Now, find out about love lives of koalas!

A team of international scientists working in Australia have tracked the love lives of koalas, uncovering some curious behaviour and discovering that male koalas make their distinct bellows to avoid confrontation with competitors looking for a mate to breed with.

Now, find out about love lives of koalas!

Sydney: A team of international scientists working in Australia have tracked the love lives of koalas, uncovering some curious behaviour and discovering that male koalas make their distinct bellows to avoid confrontation with competitors looking for a mate to breed with.

The University of Queensland's project chief Bill Ellis and colleagues in Australia, the US and Japan mapped what they believe to be the first look inside the social system of a large group of wild koalas on the Queensland central coast, Xinhua news agency reported.

Despite being renowned for their cute appearance, koalas have a range of very loud guttural grunts and howls.

"Unlike humans, who raise their voices in an argument, male koalas bellow their presence to avoid confrontation with other males in the breeding season," Ellis said in a statement released by the university.

"They can tell who's bigger from their calls, and stay away from them," he said.

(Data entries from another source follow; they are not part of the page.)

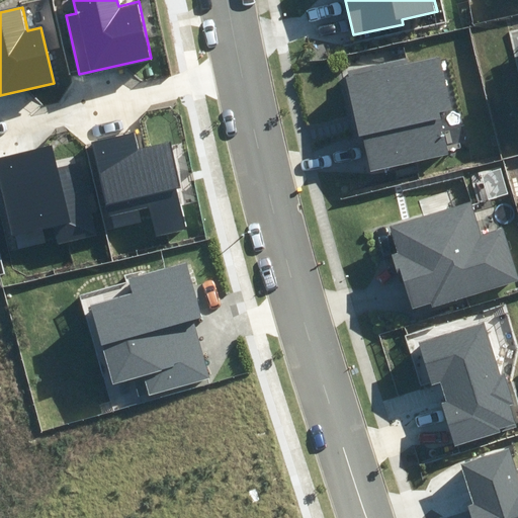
[(363,136),(371,172),(448,154),(438,113),(452,109),(440,57),(408,65),(407,58),(348,71),(350,77),(346,78),(359,137),(363,136)]
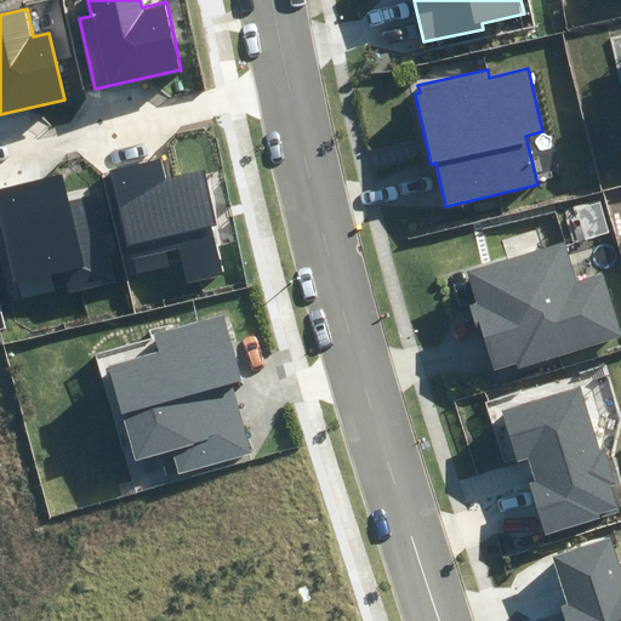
[(112,171),(137,275),(170,268),(165,251),(178,248),(187,284),(223,274),(212,228),(218,226),(205,169),(166,178),(161,159),(112,171)]
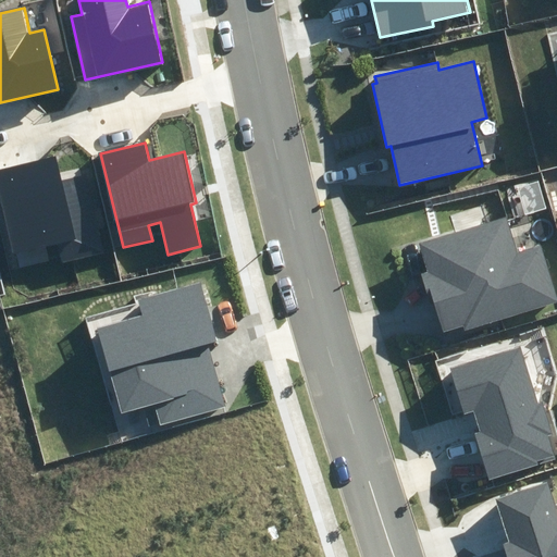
[(62,263),(108,251),(88,174),(62,182),(54,155),(0,169),(0,196),(19,270),(48,262),(45,247),(58,244),(62,263)]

"At the same time, they use their bellows to attract females."

Ellis said the social system of the koala was poorly known, despite the fact they were a charismatic and well-known species.

"Much of the koala's social and mating behaviour remains unquantified," he said.

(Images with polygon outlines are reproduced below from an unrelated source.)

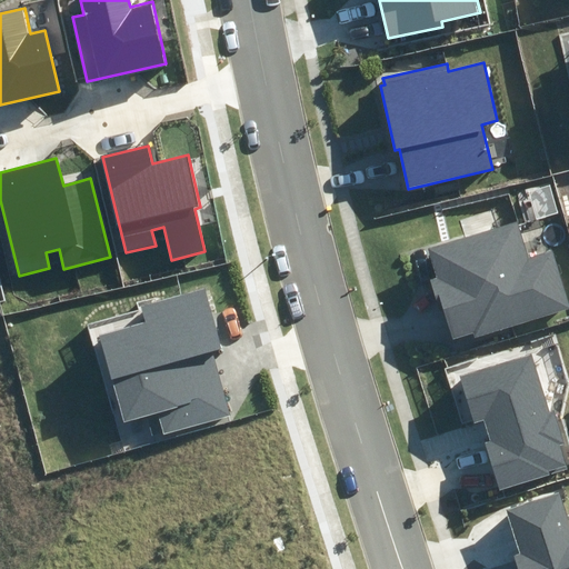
[(473,332),(476,338),(568,308),(568,302),(551,248),(527,256),(516,220),(428,248),(437,277),(430,280),(437,302),(441,301),(453,339),(473,332)]
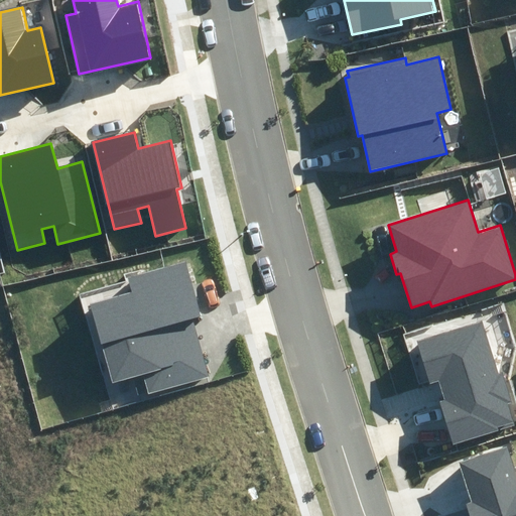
[(91,304),(112,382),(141,374),(147,395),(211,378),(194,318),(200,317),(183,262),(129,277),(133,292),(91,304)]
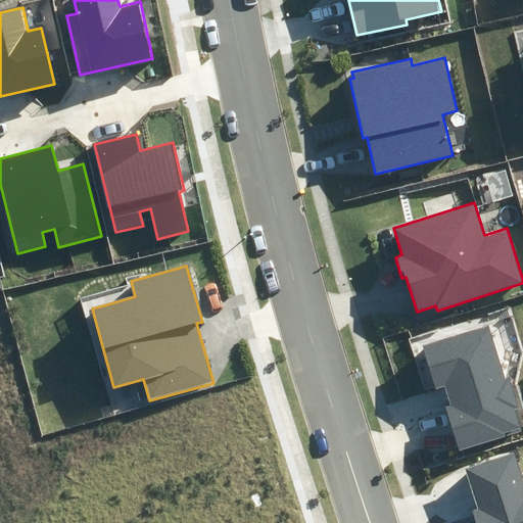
[(459,450),(506,437),(504,432),(519,428),(514,410),(519,409),(510,376),(505,378),(489,325),(423,343),(435,388),(445,385),(450,405),(445,407),(459,450)]
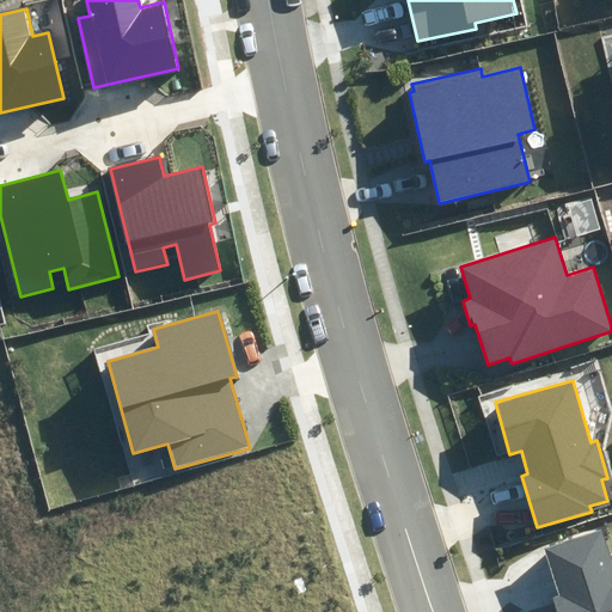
[(611,611),(611,561),(603,530),(543,548),(558,597),(552,598),(556,611),(611,611)]
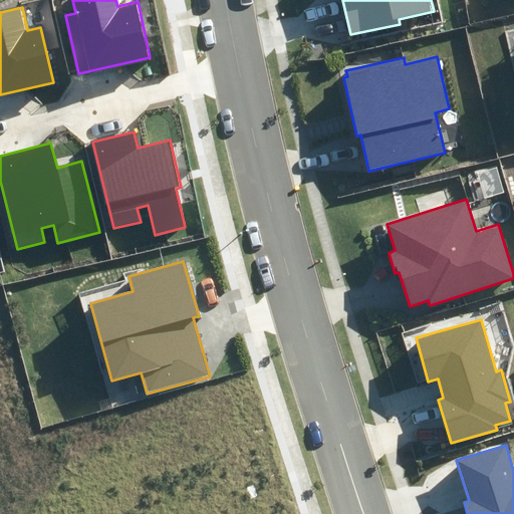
All buildings are outlined.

"We had thought that in the mating season male koalas would be fighting more, but instead found that the males bellowed to reduce physical confrontations with other males," he noted

"This allowed them to space themselves apart, with little direct mating competition, while at the same time attracting females and increasing the rate of male-female encounters."

The researchers also found that females spent more time together in trees during the mating season than in the non-breeding season.

The researchers followed the koala interactions using GPS tracking collars on wild koalas to learn about the species' mating system.

"Every koala in the study had a radio collar so we were able to map all their interactions, such as when female koalas dashed over several hundred metres to visit males in the middle of the night -- something which would be hard to do by visual sightings," Ellis said.